Book 1

The Last Caesar

by Henry Venmore-Rowland

Published 21 June 2012
AD 68. The tyrant emperor Nero has no son and no heir.

Suddenly there's the very real possibility that Rome might become a republic once more. But the ambitions of a few are about to bring corruption, chaos and untold bloodshed to the many.

Among them is a hero of the campaign against Boudicca, Aulus Caecina Severus. Caught up in a conspiracy to overthrow Caesar's dynasty, he commits treason, raises a rebellion, faces torture and intrigue - all supposedly for the good of Rome. The boundary between the good of Rome and self preservation is far from clear, and keeping to the dangerous path he's chosen requires all Severus' skills as a cunning soldier and increasingly deft politician.
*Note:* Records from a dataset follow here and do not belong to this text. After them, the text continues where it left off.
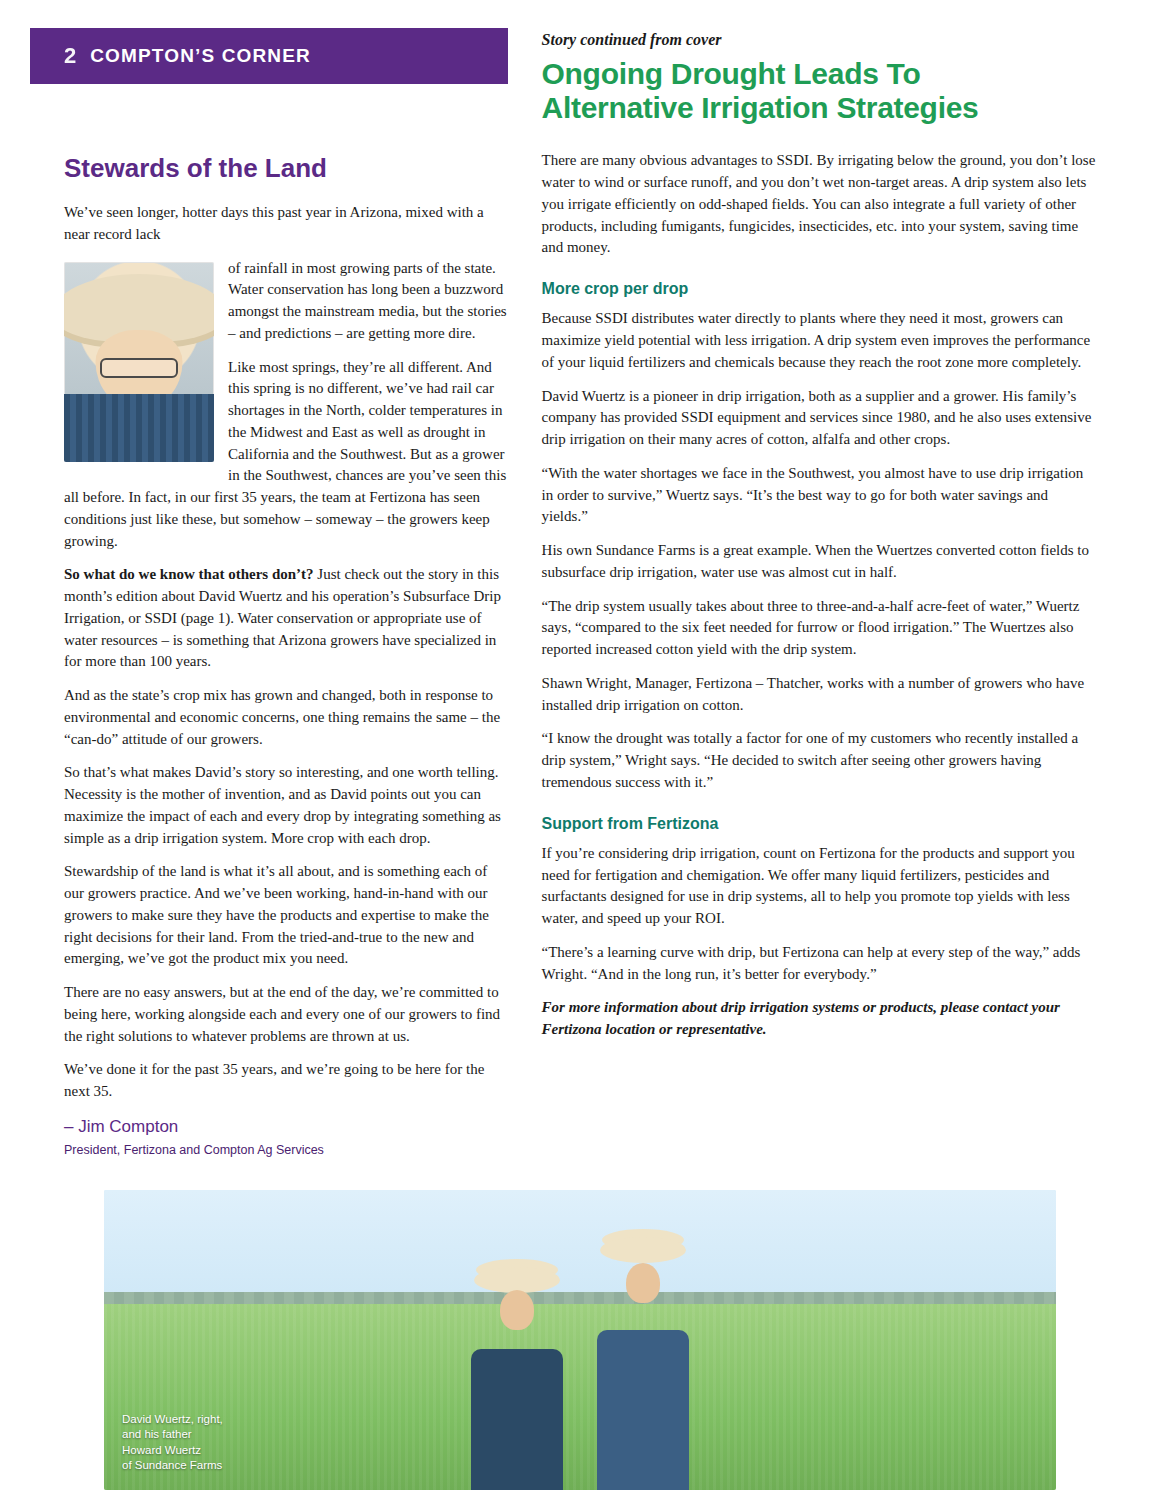2 Compton’s Corner
Story continued from cover
Ongoing Drought Leads To
Alternative Irrigation Strategies
Stewards of the Land
We’ve seen longer, hotter days this past year in Arizona, mixed with a near record lack
of rainfall in most growing parts of the state. Water conservation has long been a buzzword amongst the mainstream media, but the stories – and predictions – are getting more dire.
Like most springs, they’re all different. And this spring is no different, we’ve had rail car shortages in the North, colder temperatures in the Midwest and East as well as drought in California and the Southwest. But as a grower in the Southwest, chances are you’ve seen this all before. In fact, in our first 35 years, the team at Fertizona has seen conditions just like these, but somehow – someway – the growers keep growing.
So what do we know that others don’t? Just check out the story in this month’s edition about David Wuertz and his operation’s Subsurface Drip Irrigation, or SSDI (page 1). Water conservation or appropriate use of water resources – is something that Arizona growers have specialized in for more than 100 years.
And as the state’s crop mix has grown and changed, both in response to environmental and economic concerns, one thing remains the same – the “can-do” attitude of our growers.
So that’s what makes David’s story so interesting, and one worth telling. Necessity is the mother of invention, and as David points out you can maximize the impact of each and every drop by integrating something as simple as a drip irrigation system. More crop with each drop.
Stewardship of the land is what it’s all about, and is something each of our growers practice. And we’ve been working, hand-in-hand with our growers to make sure they have the products and expertise to make the right decisions for their land. From the tried-and-true to the new and emerging, we’ve got the product mix you need.
There are no easy answers, but at the end of the day, we’re committed to being here, working alongside each and every one of our growers to find the right solutions to whatever problems are thrown at us.
We’ve done it for the past 35 years, and we’re going to be here for the next 35.
– Jim Compton President, Fertizona and Compton Ag Services
There are many obvious advantages to SSDI. By irrigating below the ground, you don’t lose water to wind or surface runoff, and you don’t wet non-target areas. A drip system also lets you irrigate efficiently on odd-shaped fields. You can also integrate a full variety of other products, including fumigants, fungicides, insecticides, etc. into your system, saving time and money.
More crop per drop
Because SSDI distributes water directly to plants where they need it most, growers can maximize yield potential with less irrigation. A drip system even improves the performance of your liquid fertilizers and chemicals because they reach the root zone more completely.
David Wuertz is a pioneer in drip irrigation, both as a supplier and a grower. His family’s company has provided SSDI equipment and services since 1980, and he also uses extensive drip irrigation on their many acres of cotton, alfalfa and other crops.
“With the water shortages we face in the Southwest, you almost have to use drip irrigation in order to survive,” Wuertz says. “It’s the best way to go for both water savings and yields.”
His own Sundance Farms is a great example. When the Wuertzes converted cotton fields to subsurface drip irrigation, water use was almost cut in half.
“The drip system usually takes about three to three-and-a-half acre-feet of water,” Wuertz says, “compared to the six feet needed for furrow or flood irrigation.” The Wuertzes also reported increased cotton yield with the drip system.
Shawn Wright, Manager, Fertizona – Thatcher, works with a number of growers who have installed drip irrigation on cotton.
“I know the drought was totally a factor for one of my customers who recently installed a drip system,” Wright says. “He decided to switch after seeing other growers having tremendous success with it.”
Support from Fertizona
If you’re considering drip irrigation, count on Fertizona for the products and support you need for fertigation and chemigation. We offer many liquid fertilizers, pesticides and surfactants designed for use in drip systems, all to help you promote top yields with less water, and speed up your ROI.
“There’s a learning curve with drip, but Fertizona can help at every step of the way,” adds Wright. “And in the long run, it’s better for everybody.”
For more information about drip irrigation systems or products, please contact your Fertizona location or representative.
David Wuertz, right,
and his father
Howard Wuertz
of Sundance Farms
And so Severus looks back on the dark and dangerous time history knows as the Year of the Four Emperors, and the part he played - for good or ill - in plunging the mighty Roman empire into anarchy and civil war...

Book 2

AD 69. Aulus Caecina Severus has thrown in his lot with the hedonistic Vitellius and prepares his legions for a gruelling march over the Alps. Driven by the desire to repay the treachery of his former patron, the Emperor Galba, and to keep his rival Valens in check, Severus leads his army against barbarian rebellions and against the mountains themselves in his race to reach Italy first. With the vast Po valley almost in sight, news reaches the army that Galba has been killed in a coup, and that Otho has been declared Emperor by the Praetorians who he had bribed to murder their own emperor. But there is no turning back for Severus, even if he wanted to. The Rhine legions want their man on the throne, and they won't stop until they reach Rome itself. Even once Otho is defeated, the battle for supremacy between Severus and Valens is far from over. The politics of the court and the mob is the new battleground, and Severus needs the help of his wife Salonina and his freedman Totavalas in this constant game of thrones. When stories spread of a new power in the east, Severus has to decide where his real loyalty lies: to his Emperor, to his city or to himself?